**Problem statement:** Report each line of the material below that contains the word "address". Copy every such line in full.

**Dataset records:**
"""
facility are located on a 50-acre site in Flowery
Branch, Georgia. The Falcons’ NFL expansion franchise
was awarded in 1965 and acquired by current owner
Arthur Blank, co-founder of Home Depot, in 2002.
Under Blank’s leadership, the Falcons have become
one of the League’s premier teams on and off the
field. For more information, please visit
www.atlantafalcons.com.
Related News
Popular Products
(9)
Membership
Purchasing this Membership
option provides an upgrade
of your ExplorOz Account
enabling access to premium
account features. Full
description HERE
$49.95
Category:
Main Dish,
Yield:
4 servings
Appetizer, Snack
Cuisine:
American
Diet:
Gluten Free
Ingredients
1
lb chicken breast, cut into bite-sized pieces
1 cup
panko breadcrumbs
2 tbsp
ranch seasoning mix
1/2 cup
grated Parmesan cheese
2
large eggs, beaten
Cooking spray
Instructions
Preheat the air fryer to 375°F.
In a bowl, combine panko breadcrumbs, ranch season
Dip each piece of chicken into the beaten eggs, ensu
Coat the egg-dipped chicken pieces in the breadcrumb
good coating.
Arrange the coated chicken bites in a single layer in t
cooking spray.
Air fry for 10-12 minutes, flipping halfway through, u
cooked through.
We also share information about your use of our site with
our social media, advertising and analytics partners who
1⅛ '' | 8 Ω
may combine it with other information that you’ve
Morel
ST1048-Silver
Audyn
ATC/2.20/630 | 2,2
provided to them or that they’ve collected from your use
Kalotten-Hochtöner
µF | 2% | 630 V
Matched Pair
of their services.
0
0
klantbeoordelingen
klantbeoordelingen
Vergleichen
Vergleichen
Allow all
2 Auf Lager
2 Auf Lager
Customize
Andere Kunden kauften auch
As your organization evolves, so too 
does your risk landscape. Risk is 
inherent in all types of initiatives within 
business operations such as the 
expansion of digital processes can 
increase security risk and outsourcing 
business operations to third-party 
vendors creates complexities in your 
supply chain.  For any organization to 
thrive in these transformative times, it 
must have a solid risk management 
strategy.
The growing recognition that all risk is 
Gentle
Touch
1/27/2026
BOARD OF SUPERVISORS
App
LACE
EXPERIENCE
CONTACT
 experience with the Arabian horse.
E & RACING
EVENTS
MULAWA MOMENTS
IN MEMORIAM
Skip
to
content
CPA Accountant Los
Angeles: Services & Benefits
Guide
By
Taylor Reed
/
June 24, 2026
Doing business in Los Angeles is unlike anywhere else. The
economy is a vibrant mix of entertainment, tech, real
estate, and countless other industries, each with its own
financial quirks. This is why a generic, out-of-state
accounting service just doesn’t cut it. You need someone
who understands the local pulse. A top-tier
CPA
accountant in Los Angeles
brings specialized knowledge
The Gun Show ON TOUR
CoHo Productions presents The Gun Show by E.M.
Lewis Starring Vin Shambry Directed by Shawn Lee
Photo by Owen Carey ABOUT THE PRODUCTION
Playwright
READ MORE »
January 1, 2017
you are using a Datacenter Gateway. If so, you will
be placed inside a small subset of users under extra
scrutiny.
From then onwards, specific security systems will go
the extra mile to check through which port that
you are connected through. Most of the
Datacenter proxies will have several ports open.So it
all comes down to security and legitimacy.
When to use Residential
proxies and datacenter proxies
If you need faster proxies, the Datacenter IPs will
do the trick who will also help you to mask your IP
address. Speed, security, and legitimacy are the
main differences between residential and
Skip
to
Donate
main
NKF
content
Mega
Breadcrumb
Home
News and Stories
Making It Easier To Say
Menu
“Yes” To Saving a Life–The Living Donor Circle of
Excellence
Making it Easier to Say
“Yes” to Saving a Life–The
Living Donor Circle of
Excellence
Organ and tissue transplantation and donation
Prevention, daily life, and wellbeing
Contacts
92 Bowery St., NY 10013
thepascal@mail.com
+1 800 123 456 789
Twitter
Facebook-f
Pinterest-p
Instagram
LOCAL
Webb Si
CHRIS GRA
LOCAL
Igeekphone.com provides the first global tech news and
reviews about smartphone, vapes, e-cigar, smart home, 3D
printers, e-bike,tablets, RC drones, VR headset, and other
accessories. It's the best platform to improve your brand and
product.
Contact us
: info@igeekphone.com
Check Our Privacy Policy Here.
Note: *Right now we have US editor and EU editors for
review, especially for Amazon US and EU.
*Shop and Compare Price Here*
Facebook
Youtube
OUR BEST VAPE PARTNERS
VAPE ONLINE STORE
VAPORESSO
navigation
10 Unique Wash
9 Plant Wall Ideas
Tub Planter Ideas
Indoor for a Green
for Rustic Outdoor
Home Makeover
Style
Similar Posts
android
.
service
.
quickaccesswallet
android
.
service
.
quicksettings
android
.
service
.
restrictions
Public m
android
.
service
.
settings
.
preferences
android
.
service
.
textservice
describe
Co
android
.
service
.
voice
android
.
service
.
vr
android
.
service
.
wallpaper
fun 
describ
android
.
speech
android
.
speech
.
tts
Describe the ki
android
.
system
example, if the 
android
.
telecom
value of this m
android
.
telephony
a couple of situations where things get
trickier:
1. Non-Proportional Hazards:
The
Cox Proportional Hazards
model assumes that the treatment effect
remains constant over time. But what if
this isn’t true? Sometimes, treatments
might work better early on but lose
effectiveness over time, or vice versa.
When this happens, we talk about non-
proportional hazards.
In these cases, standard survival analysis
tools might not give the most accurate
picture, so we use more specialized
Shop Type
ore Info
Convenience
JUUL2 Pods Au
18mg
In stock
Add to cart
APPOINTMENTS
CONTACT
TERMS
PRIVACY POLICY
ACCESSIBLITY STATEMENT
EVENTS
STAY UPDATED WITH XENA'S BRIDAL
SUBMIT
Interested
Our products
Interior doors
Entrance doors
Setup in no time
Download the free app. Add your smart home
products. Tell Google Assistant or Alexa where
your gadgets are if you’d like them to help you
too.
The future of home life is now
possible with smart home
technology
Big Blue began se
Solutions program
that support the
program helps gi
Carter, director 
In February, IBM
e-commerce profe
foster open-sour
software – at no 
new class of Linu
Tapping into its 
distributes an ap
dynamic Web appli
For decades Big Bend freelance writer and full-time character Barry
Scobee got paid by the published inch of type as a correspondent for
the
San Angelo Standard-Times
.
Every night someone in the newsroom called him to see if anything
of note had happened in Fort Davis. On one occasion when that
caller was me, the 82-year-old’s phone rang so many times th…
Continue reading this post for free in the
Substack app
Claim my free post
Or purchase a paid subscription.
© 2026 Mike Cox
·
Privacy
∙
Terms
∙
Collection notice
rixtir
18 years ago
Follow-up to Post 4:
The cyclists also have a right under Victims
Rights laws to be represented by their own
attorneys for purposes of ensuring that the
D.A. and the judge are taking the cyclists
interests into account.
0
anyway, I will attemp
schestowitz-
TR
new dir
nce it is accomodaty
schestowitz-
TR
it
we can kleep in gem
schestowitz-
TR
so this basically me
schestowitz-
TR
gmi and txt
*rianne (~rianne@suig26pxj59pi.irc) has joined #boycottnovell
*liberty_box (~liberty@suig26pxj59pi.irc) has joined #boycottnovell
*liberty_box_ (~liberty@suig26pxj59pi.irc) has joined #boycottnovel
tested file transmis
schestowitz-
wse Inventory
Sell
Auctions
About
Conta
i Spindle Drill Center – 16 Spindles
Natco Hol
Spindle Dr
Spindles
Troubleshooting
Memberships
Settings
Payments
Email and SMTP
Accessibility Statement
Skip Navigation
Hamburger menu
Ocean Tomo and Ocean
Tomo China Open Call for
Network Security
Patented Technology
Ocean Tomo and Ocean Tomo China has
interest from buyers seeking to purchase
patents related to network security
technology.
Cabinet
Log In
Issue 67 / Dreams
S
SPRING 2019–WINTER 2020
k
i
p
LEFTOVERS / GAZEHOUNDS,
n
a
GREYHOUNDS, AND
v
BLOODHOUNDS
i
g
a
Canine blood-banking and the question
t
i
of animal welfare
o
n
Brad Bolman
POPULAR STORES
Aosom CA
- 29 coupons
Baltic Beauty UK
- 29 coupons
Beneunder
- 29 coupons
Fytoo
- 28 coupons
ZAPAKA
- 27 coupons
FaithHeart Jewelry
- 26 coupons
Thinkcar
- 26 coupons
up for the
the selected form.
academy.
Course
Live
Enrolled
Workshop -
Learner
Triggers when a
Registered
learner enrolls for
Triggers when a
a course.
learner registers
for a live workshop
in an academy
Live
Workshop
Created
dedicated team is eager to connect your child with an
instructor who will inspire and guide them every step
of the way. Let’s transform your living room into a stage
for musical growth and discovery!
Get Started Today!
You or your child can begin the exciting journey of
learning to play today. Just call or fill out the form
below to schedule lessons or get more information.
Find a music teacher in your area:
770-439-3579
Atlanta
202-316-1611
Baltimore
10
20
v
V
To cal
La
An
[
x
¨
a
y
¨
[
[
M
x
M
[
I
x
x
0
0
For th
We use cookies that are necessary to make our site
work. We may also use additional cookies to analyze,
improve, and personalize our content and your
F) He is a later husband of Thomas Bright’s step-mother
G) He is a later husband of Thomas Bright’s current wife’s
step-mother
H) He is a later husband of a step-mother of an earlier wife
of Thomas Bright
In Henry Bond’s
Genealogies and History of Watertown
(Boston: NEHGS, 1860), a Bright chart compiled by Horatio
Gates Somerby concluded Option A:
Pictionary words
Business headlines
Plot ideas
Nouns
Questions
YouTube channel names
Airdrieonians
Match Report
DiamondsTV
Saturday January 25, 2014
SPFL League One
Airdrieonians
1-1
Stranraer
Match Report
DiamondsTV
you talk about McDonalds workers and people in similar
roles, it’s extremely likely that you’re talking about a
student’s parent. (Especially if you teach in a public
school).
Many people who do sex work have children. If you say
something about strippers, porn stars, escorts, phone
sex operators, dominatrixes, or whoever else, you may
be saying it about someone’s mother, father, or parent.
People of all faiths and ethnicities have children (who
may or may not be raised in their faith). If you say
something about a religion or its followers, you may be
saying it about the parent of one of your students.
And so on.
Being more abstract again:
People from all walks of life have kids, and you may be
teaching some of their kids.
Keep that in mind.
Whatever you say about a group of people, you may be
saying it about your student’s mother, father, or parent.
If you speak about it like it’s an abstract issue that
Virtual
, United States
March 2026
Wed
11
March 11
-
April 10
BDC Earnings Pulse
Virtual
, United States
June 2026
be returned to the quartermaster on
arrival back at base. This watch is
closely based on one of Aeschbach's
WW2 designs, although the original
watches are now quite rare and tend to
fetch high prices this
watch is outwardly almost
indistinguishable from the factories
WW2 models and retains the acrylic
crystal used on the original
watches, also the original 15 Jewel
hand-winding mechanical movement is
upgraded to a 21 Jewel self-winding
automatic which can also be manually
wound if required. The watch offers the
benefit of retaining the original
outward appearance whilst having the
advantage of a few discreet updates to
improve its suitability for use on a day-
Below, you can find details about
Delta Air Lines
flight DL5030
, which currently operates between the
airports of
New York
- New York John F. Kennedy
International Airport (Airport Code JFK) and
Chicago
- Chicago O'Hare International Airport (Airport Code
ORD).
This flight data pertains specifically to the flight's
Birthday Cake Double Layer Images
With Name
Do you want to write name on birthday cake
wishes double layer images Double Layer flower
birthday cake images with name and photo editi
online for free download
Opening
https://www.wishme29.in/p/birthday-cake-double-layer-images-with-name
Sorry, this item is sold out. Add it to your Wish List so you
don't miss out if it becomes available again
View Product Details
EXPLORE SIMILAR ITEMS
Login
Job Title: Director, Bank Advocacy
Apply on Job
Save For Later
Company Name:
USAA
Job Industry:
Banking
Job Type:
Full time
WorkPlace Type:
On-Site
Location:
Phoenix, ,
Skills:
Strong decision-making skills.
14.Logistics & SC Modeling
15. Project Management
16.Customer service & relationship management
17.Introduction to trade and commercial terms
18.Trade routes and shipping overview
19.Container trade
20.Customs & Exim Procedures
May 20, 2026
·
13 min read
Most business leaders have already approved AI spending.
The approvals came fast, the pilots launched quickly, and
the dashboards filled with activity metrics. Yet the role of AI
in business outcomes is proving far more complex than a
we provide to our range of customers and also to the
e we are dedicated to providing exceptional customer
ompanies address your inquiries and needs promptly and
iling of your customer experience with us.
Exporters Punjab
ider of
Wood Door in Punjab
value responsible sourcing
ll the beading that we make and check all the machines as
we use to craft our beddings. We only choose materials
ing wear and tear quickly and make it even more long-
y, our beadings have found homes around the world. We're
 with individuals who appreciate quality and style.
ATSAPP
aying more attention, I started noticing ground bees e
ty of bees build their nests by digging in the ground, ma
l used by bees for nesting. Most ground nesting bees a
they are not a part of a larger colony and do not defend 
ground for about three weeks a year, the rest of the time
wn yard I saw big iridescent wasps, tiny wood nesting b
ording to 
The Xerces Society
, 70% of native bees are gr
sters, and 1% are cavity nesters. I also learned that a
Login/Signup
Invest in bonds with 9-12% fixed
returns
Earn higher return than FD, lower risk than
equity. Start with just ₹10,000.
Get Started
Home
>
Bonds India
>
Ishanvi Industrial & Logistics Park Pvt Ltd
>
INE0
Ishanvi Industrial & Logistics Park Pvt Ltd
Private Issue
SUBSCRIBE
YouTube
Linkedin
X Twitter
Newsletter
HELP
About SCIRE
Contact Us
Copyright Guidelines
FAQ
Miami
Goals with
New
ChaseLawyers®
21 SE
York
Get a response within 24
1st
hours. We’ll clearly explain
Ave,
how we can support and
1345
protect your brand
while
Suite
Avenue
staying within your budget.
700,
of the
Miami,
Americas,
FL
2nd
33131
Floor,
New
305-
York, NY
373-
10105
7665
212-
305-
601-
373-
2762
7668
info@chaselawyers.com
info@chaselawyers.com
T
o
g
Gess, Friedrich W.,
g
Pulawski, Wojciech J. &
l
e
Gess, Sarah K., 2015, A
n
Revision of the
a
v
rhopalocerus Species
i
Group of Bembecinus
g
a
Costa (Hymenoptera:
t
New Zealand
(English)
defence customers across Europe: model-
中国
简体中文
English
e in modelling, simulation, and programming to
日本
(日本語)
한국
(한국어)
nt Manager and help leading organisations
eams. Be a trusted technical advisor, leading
"""
**Task output:**
address. Speed, security, and legitimacy are the
ompanies address your inquiries and needs promptly and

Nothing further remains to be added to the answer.